Banks may also apply a compound SORA rate of one month from a prior 30-day period that does not immediately precede day “T” and each rate reset date, in accordance with each bank’s internal processes.

What you need to do if you currently have an SOR loan

If you currently have an SOR loan, your bank should contact you within the next two months and provide you with options to convert your SOR loan no later than October 31, 2022. This way, you will not be disrupted by the discontinuation of the SOR . after June 30, 2023.

There should be no administrative or conversion fees to pay, as well as a lock-up period when you decide to subscribe to the SORA conversion package.

The SORA conversion package consists of three components, including:

SORA consisting of three months.

3M Compound SORA is the most commonly offered default for SORA loan packages. It equalizes rate volatility by taking the compound average of the daily SORA over the previous three months.

However, since it is a floating reference rate, your monthly interest payments will fluctuate slightly. If you’re more cautious and prefer something more predictable, you have the option of upgrading to a fixed rate loan instead.

In the event of an unexpected rise in interest rates, you can remain calm and not panic, because you will pay the same amount regardless of the fluctuations.

Note that switching to a fixed rate loan means your LTV and TDSR will be recalculated based on the latest cooling metrics.

Your current SOR margin.

Banks will keep your existing SOR margin in the SORA conversion package to ensure your new loan is comparable to your previous loan.

Adjustment gap.

Published monthly on the first business day from September 1, 2021 to September 1, 2022, this spread reflects the average difference between the SOR and SORA compounded in advance over three months before being published.

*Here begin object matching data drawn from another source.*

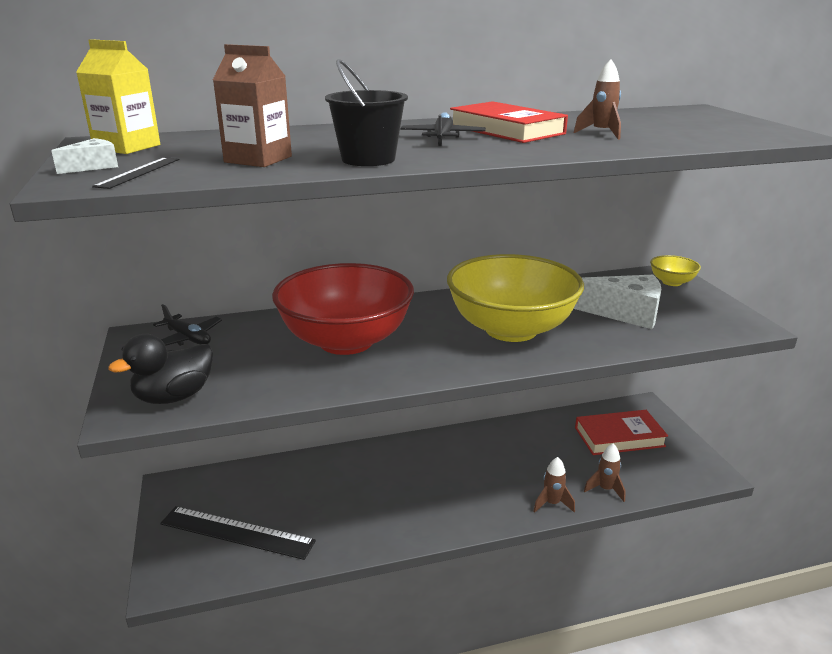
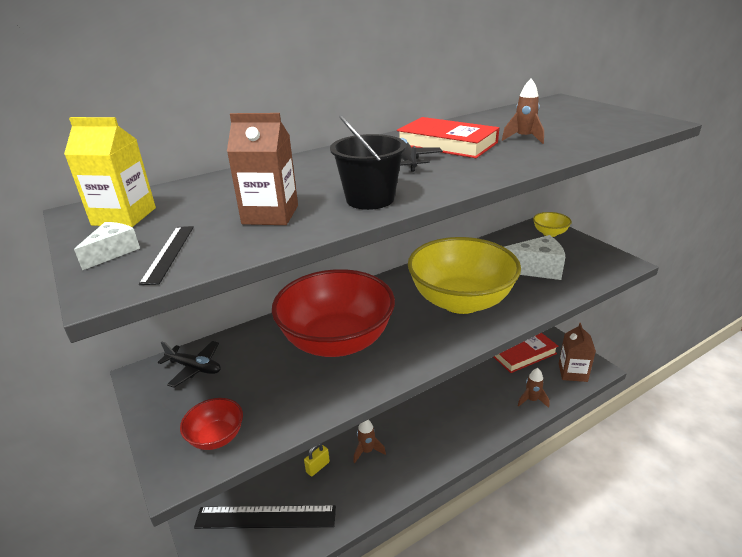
camera: 15 degrees left, 5 degrees up
black duck [108,334,213,404] -> red bowl [180,398,243,450]
brown rocket [533,457,575,513] -> brown rocket moved to [353,420,386,464]
none -> yellow padlock [304,444,330,476]
none -> brown carton [559,323,596,382]

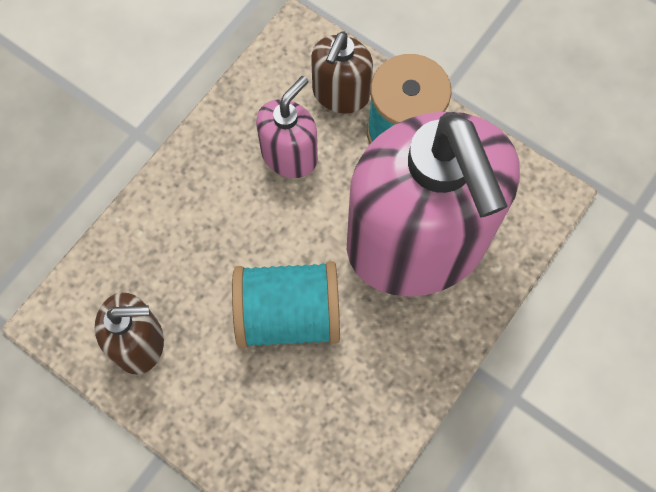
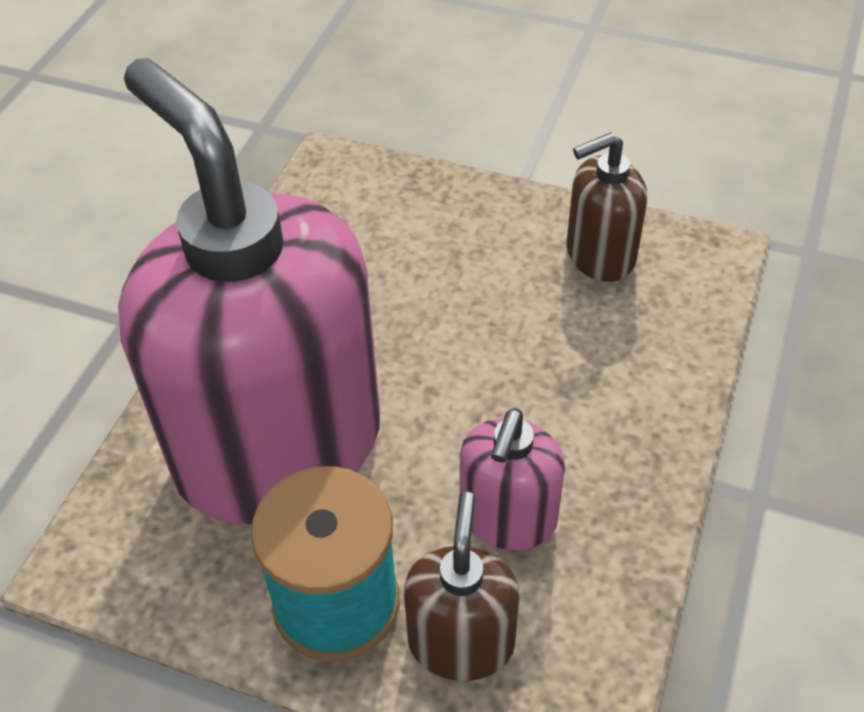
camera: 165 degrees right, 20 degrees down
turquoise spool [232,261,340,349] -> none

Each bank will have a different adjustment spread, so we encourage you to contact your respective banks for more information on early transfer of your SOR loan.

It’s best to stay informed and plan ahead before changing loans or taking out a new loan. Consult a specialist, such as a mortgage broker or your bank, so that you have an expert to guide you through the different options and loans available.